Eileen put down the napkin. “Jesus, Lukey, you discussed your parents’ financial options with your guidance counselor? Who are the grownups in this conversation? I’m starting to feel confused about that.”

“Calm down, mamacita , it just stands to reason. Although my first thought was the endowment fund. The Brod has a huge one, they could pay for you to relocate out of that and never feel the pinch, but the trustees would never okay it, even though it makes logical sense.”

“It does?” Herb asked.

“Oh yeah.” Luke chewed enthusiastically, swallowed, and slurped Coke. “I’m an investment.
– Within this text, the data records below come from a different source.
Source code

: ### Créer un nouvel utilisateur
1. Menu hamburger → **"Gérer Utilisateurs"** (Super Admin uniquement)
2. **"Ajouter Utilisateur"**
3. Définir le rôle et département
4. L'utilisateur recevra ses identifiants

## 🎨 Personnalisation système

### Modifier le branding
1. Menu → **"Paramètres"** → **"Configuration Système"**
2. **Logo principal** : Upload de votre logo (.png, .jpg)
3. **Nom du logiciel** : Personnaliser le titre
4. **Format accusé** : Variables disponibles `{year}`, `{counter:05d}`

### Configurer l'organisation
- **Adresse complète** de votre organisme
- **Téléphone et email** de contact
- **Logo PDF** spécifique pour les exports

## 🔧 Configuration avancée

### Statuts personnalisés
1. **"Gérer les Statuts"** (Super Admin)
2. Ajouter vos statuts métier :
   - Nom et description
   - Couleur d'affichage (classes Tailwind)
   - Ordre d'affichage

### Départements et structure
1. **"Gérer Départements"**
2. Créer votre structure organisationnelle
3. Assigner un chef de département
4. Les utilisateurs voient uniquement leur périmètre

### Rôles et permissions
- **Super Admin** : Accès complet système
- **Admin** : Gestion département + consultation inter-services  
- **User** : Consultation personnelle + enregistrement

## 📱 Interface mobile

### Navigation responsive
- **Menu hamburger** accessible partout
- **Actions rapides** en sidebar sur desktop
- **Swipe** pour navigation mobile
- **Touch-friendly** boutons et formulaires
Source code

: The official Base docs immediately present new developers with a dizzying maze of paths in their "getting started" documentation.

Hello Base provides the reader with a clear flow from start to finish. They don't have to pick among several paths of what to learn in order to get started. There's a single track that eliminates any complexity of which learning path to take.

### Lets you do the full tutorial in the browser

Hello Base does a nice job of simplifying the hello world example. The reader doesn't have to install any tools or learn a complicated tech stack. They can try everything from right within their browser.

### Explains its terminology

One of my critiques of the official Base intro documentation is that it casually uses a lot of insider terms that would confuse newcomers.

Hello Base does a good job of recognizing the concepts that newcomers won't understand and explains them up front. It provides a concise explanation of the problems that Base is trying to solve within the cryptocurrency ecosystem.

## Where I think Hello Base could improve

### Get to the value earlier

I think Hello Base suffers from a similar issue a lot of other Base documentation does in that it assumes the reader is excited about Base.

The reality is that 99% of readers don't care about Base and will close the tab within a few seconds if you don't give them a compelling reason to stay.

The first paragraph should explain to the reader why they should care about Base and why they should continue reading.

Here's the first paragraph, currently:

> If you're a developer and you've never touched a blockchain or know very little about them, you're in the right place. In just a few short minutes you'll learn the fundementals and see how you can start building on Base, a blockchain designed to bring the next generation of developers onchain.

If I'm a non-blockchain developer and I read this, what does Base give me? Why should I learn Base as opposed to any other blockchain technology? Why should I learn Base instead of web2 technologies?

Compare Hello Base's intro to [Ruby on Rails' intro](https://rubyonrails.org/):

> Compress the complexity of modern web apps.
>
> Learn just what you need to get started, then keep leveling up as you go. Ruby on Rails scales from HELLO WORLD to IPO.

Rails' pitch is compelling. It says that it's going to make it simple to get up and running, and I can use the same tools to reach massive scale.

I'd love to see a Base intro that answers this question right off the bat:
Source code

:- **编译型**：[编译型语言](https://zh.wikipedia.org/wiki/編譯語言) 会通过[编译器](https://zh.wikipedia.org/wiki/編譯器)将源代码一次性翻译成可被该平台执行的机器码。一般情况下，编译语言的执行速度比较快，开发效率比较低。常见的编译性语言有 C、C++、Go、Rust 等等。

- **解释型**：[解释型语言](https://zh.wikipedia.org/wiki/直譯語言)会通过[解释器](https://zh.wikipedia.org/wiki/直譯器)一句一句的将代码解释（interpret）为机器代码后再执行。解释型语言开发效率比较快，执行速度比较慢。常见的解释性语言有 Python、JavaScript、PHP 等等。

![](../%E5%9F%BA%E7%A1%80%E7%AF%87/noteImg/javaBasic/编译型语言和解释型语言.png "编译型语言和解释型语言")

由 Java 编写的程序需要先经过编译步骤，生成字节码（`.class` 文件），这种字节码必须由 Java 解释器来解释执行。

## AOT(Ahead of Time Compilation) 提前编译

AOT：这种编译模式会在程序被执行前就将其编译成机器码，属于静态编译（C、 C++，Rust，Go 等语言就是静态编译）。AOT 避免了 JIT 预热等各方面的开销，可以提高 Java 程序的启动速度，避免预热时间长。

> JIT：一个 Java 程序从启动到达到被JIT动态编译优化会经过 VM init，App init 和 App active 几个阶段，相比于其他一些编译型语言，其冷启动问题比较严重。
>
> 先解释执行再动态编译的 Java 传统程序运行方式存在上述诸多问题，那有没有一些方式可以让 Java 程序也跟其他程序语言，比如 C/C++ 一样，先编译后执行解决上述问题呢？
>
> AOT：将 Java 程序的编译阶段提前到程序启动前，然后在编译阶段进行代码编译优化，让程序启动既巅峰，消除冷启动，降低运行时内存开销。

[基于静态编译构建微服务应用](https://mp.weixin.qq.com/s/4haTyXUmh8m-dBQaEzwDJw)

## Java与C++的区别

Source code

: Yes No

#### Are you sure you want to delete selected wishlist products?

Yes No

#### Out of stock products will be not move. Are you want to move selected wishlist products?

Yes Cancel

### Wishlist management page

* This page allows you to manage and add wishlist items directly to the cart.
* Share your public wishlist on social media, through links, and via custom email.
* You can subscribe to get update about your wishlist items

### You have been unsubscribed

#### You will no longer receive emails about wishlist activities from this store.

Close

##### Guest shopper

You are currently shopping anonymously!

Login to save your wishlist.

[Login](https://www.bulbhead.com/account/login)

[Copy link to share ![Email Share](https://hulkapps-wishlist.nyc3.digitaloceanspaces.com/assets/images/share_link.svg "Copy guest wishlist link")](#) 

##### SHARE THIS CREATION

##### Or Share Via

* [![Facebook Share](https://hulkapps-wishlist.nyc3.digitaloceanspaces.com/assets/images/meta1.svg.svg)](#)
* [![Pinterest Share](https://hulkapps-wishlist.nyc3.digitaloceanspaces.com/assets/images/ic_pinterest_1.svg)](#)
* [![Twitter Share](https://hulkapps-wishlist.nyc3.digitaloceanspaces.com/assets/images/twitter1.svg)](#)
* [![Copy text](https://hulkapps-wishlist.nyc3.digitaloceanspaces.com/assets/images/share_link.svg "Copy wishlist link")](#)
A stock with good growth potential. Invest the nickels and reap the dollars, right? It’s how America works. The trustees could see that far, no prob, but they can’t break out of the cognitive box they’re in.”

“Cognitive box,” his father said.

“Yeah, you know. A box built as a result of the ancestral dialectic. It might even be tribal, although it’s kind of hilarious to think of a tribe of trustees. They go, ‘If we do this for him, we might have to do it for another kid.’ That’s the box. It’s, like, handed down.”

“Received wisdom,” Eileen said.

“You nailed it, Mom. The trustees’ll kick it to the wealthy alumni, the ones who made mucho megabucks thinking outside the box but still love the ol’ Broderick blue and white. Mr. Greer will be the point man. At least I hope he will. The deal is, they help me now and I help the school later on, when I’m rich and famous. I don’t actually care about being either of those things, I’m middle-class to the bone, but I might get rich anyway, as a side effect. Always assuming I don’t contract some gross disease or get killed in a terrorist attack or something.”